Not wrapping list of layers with a nn.ModuleList still trains the layer in backprop?


I am aware of the fact that when using a list of layers we need to wrap them in nn.ModuleList so that the parameters get registered properly. But is there any chance that they will still get gradients and be trained if I do not wrap them in a ModuleList?

Note: This is not a custom layer. They are not being registered manually either.

Eg : self.affine_layers = [nn.Linear(self.affine_layers_dim_in, self.affine_layers_dim_op) for x in range(self.features)]

Thanks in advance.

As far as I know, there is a chance if the parameters of those modules are added manually to the optimizer instead of just using net.parameters().

if you are talking about nn.Parameter() not, they are not being added manually. Again, I think nn.Parameter() is for tensor variables and would probably be used in custom layer creation.

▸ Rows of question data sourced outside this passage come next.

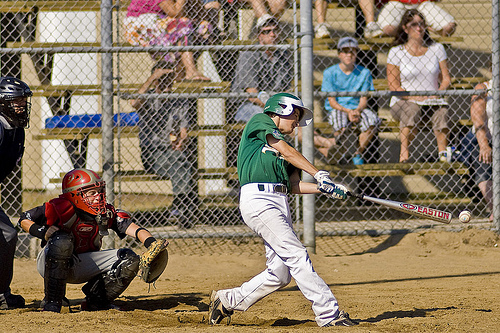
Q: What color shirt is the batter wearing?
A: Green.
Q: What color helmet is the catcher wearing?
A: Red.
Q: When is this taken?
A: Daytime.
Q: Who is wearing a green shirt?
A: The batter.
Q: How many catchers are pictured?
A: One.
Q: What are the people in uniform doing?
A: Playing baseball.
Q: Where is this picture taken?
A: At a baseball diamond.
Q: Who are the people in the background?
A: Spectators.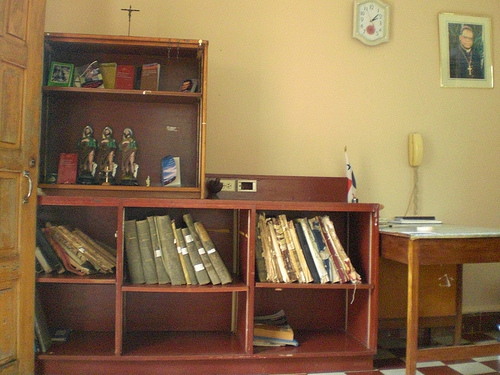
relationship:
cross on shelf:
[121, 3, 141, 38] [39, 32, 209, 199]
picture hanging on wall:
[438, 11, 493, 83] [44, 1, 499, 318]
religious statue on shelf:
[77, 123, 100, 186] [39, 32, 209, 199]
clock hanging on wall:
[351, 1, 391, 47] [44, 1, 499, 318]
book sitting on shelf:
[148, 215, 172, 283] [35, 175, 384, 374]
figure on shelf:
[118, 126, 140, 187] [39, 32, 209, 199]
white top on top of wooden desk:
[412, 225, 439, 235] [378, 225, 498, 375]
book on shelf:
[141, 64, 161, 90] [39, 32, 209, 199]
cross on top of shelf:
[121, 3, 141, 38] [39, 32, 209, 199]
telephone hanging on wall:
[406, 131, 424, 167] [44, 1, 499, 318]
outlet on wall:
[218, 177, 237, 189] [44, 1, 499, 318]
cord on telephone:
[412, 167, 419, 218] [406, 131, 424, 167]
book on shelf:
[139, 219, 157, 284] [35, 175, 384, 374]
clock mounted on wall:
[351, 1, 391, 47] [44, 1, 499, 318]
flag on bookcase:
[344, 143, 358, 201] [35, 175, 384, 374]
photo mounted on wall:
[446, 21, 485, 79] [44, 1, 499, 318]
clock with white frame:
[351, 1, 391, 47] [352, 0, 392, 48]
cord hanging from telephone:
[412, 167, 419, 218] [406, 131, 424, 167]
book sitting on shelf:
[258, 221, 270, 282] [35, 175, 384, 374]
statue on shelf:
[97, 126, 119, 185] [39, 32, 209, 199]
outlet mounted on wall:
[236, 180, 257, 191] [44, 1, 499, 318]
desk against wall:
[377, 218, 499, 373] [44, 1, 499, 318]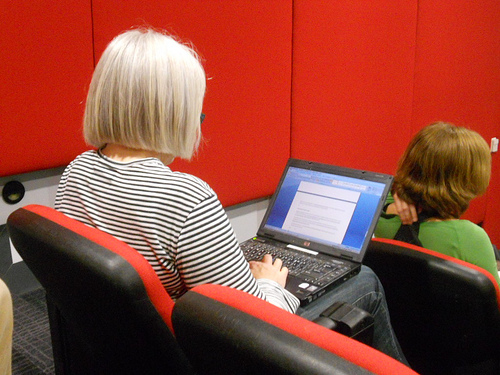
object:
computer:
[226, 156, 396, 311]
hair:
[79, 25, 210, 165]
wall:
[0, 0, 499, 260]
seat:
[4, 196, 184, 374]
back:
[357, 237, 500, 374]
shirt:
[368, 189, 498, 284]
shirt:
[50, 143, 301, 320]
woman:
[44, 20, 413, 367]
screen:
[259, 163, 385, 254]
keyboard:
[235, 231, 357, 289]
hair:
[384, 122, 495, 221]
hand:
[387, 191, 423, 228]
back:
[366, 191, 499, 284]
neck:
[94, 140, 160, 164]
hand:
[244, 251, 291, 291]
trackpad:
[246, 250, 294, 291]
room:
[1, 0, 500, 374]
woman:
[367, 121, 499, 292]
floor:
[9, 278, 54, 374]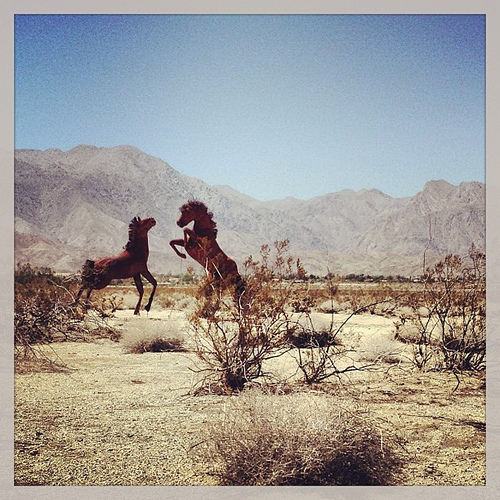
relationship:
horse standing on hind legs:
[169, 199, 243, 321] [196, 277, 224, 314]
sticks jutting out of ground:
[271, 300, 404, 382] [18, 272, 483, 482]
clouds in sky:
[208, 134, 294, 172] [177, 22, 377, 201]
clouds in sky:
[116, 53, 193, 103] [126, 20, 436, 146]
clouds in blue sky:
[168, 55, 241, 112] [74, 26, 451, 166]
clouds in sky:
[376, 97, 439, 142] [16, 19, 480, 201]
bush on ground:
[182, 382, 399, 495] [18, 272, 483, 482]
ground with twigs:
[18, 272, 483, 482] [281, 298, 377, 385]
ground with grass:
[18, 272, 483, 482] [19, 286, 484, 310]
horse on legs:
[172, 194, 247, 296] [203, 255, 244, 315]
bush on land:
[185, 243, 335, 398] [164, 293, 348, 442]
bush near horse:
[12, 264, 120, 361] [171, 197, 246, 324]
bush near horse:
[12, 264, 120, 361] [73, 216, 165, 319]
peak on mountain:
[21, 134, 175, 171] [17, 140, 476, 270]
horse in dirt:
[169, 199, 243, 321] [39, 267, 458, 472]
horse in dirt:
[72, 215, 156, 318] [39, 267, 458, 472]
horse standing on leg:
[63, 205, 182, 327] [83, 284, 93, 307]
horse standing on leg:
[63, 205, 182, 327] [71, 275, 81, 300]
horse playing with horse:
[72, 215, 156, 318] [169, 199, 255, 317]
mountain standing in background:
[17, 140, 476, 270] [13, 139, 481, 292]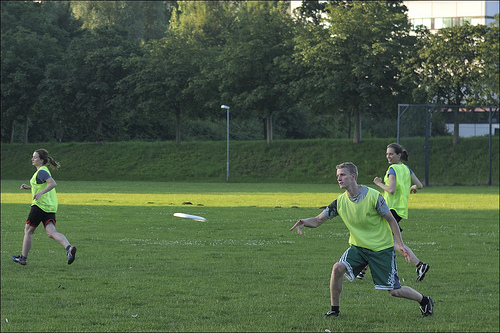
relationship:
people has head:
[283, 162, 437, 320] [332, 160, 362, 190]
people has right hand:
[283, 162, 437, 320] [290, 218, 308, 237]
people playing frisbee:
[12, 143, 441, 319] [172, 208, 206, 226]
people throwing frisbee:
[283, 162, 437, 320] [172, 208, 206, 226]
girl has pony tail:
[11, 143, 79, 268] [35, 149, 63, 171]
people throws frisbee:
[283, 162, 437, 320] [172, 208, 206, 226]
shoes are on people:
[393, 208, 407, 235] [283, 162, 437, 320]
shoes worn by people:
[314, 299, 434, 322] [283, 162, 437, 320]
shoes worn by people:
[393, 208, 407, 235] [283, 162, 437, 320]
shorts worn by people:
[339, 240, 404, 292] [283, 162, 437, 320]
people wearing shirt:
[283, 162, 437, 320] [336, 192, 396, 251]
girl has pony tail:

I have updated the question and given more details.


Still the same answer holds. Unless you add the parameters of the modules in the list to the optimizer manually, the optimizer won’t know that the module exists in the model (net.parameters() won’t reveal the parameters of the model).

I see, so if they are not being revealed in net.parameters() for sure, they are not receiving the gradients and won’t be trained? There are no cases where PyTorch might be giving them gradients in any weird way possible?

This would be my last question, sorry if I am being really specific. I do not have the time to check the source code.


they might be receiving gradients, as they might be part of computation graph dynamically created during forward() function. But the parameters won’t be updated as the optimizer is not acting on those gradients.

Is there any specific behavior you see thats not consistent? It would be good to know.

There might be some inconsistent behavior. But I might not be able to demonstrate that. I just wanted to know if the weights of layers get update if they are not wrapped in a nn.ModuleList(). Seems like they do not (as I though considering the documentation and past experience). This question was a sanity check.